▶ _WORK INSTRUCTIONS_
Your answer should be the lines of the material that include the word "Geradores".

▶ _SUPPLIED MATERIAL_
────────

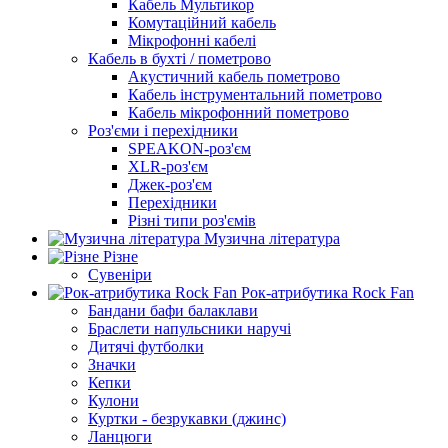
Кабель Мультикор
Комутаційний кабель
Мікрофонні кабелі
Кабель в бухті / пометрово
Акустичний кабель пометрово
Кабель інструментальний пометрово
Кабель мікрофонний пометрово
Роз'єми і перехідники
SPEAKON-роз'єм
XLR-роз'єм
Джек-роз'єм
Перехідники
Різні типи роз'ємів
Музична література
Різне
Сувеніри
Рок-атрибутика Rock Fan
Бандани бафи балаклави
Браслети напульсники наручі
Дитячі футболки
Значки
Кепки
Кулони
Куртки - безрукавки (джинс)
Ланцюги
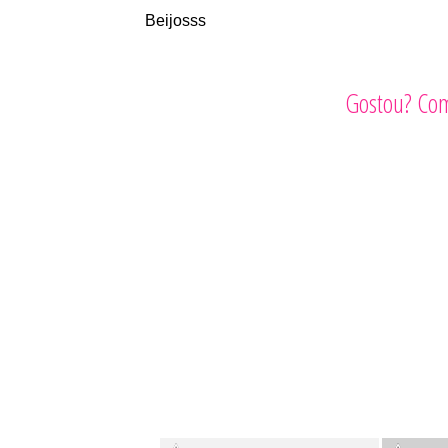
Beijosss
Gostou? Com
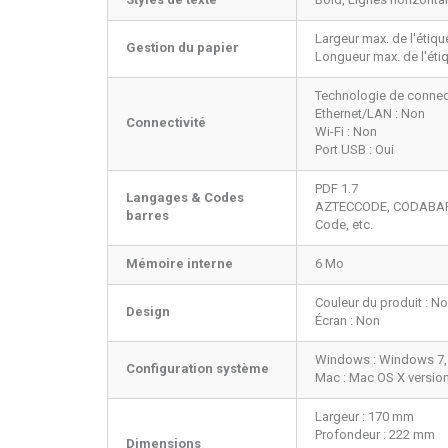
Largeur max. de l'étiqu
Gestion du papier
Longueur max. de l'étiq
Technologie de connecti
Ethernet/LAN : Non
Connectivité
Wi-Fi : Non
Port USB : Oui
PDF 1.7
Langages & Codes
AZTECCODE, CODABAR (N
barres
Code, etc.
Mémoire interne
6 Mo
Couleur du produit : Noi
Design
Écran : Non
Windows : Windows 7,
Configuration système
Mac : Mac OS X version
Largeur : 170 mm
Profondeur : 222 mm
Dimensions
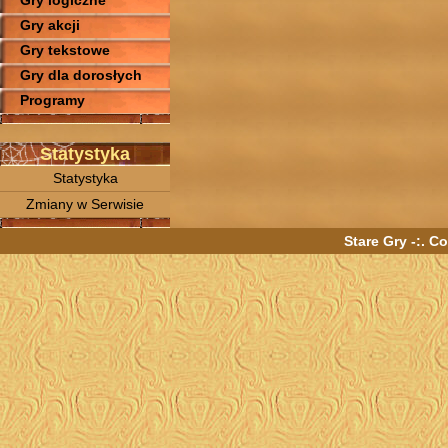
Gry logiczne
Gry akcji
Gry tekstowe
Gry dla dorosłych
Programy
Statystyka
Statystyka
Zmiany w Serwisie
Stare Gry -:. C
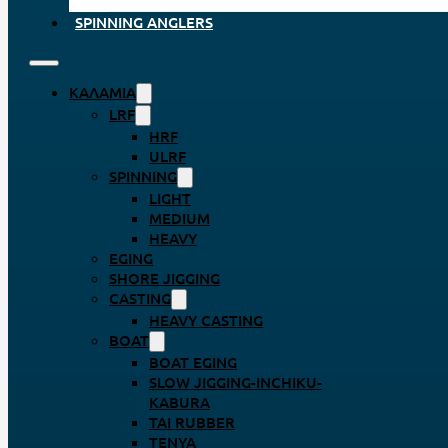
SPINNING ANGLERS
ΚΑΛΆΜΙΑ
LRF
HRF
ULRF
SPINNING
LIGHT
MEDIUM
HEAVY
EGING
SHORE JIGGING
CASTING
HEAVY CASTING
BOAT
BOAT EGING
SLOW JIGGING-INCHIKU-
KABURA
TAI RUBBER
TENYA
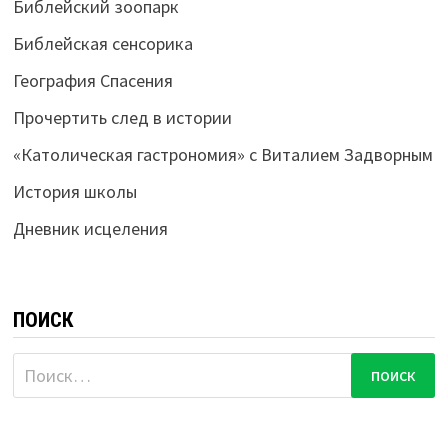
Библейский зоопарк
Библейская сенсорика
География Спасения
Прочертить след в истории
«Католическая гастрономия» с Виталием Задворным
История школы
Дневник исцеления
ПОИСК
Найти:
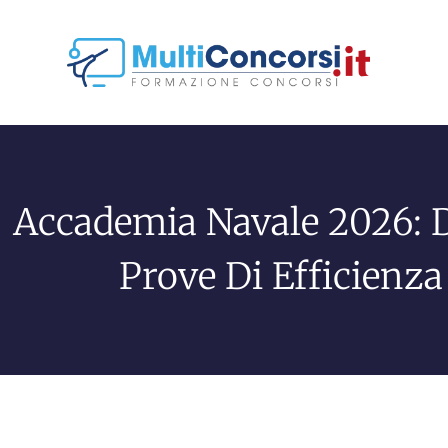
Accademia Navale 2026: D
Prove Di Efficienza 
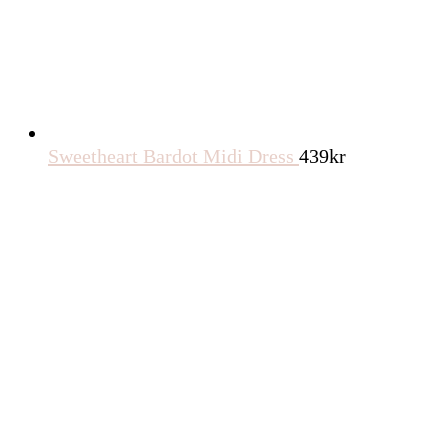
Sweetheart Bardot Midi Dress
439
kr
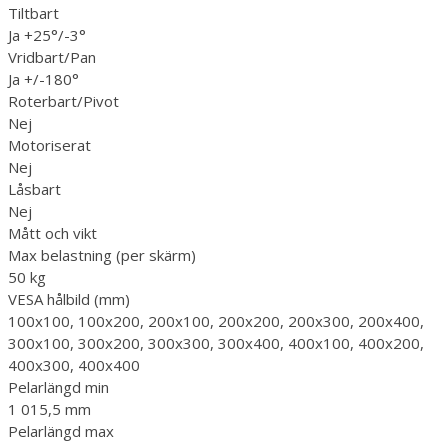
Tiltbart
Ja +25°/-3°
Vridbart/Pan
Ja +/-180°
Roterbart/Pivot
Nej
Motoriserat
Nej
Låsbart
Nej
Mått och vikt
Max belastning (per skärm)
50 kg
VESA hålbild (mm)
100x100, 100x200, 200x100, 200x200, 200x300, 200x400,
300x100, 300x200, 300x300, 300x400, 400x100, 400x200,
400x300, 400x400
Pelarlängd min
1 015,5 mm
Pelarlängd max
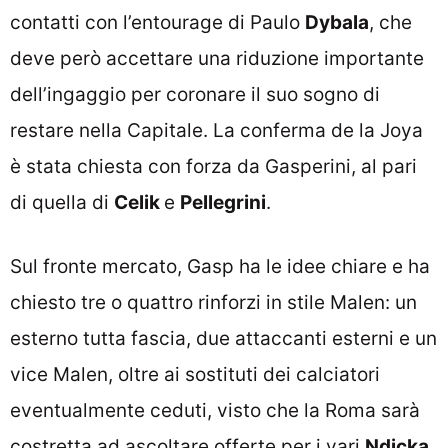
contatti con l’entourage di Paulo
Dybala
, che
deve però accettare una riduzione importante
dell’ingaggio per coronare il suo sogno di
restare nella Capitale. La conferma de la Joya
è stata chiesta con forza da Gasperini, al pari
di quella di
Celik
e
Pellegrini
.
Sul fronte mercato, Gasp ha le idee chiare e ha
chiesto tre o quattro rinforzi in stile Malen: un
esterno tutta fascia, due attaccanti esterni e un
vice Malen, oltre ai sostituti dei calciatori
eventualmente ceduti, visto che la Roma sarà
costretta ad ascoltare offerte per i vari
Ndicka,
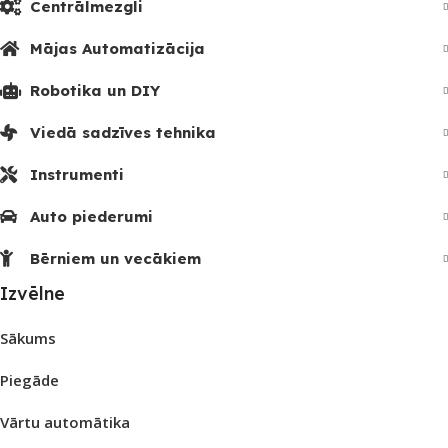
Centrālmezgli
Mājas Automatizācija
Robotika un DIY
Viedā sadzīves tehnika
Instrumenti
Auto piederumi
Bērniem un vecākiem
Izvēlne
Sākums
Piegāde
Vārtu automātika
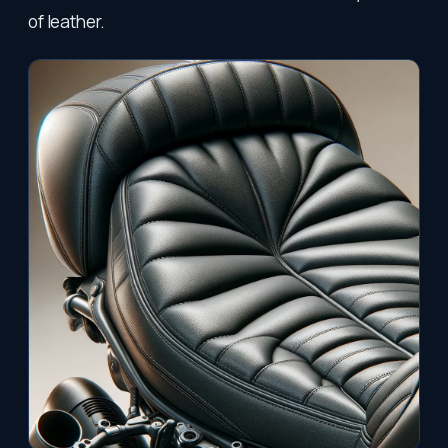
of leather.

────────

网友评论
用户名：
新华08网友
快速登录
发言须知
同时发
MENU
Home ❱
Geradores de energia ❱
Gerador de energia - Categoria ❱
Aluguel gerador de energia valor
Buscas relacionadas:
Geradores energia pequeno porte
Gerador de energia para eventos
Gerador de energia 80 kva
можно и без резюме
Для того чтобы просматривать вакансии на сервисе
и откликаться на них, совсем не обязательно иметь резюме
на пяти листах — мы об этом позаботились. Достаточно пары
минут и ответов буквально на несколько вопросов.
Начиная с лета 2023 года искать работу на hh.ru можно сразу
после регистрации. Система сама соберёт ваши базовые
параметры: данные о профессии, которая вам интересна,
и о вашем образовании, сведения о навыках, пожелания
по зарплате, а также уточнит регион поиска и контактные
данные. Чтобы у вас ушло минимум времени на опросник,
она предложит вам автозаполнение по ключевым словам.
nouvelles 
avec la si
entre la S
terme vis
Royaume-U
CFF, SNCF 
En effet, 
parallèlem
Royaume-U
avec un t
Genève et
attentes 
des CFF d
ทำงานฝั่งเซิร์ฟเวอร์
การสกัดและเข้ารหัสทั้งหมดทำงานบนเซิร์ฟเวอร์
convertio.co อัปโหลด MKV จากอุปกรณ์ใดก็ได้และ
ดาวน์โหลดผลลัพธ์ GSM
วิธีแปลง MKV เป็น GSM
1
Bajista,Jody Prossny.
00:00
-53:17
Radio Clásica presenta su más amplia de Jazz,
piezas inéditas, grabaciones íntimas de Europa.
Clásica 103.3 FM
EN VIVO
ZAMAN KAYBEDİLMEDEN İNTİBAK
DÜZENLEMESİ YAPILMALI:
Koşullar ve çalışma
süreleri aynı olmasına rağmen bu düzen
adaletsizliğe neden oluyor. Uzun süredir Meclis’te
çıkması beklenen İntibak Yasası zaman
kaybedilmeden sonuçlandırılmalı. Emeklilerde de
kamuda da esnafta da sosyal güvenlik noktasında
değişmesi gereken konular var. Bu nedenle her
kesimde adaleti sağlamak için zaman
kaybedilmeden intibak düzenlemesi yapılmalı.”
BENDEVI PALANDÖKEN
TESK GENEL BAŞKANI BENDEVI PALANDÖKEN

────────

▶ _RESPONSE_
Geradores de energia ❱
Geradores energia pequeno porte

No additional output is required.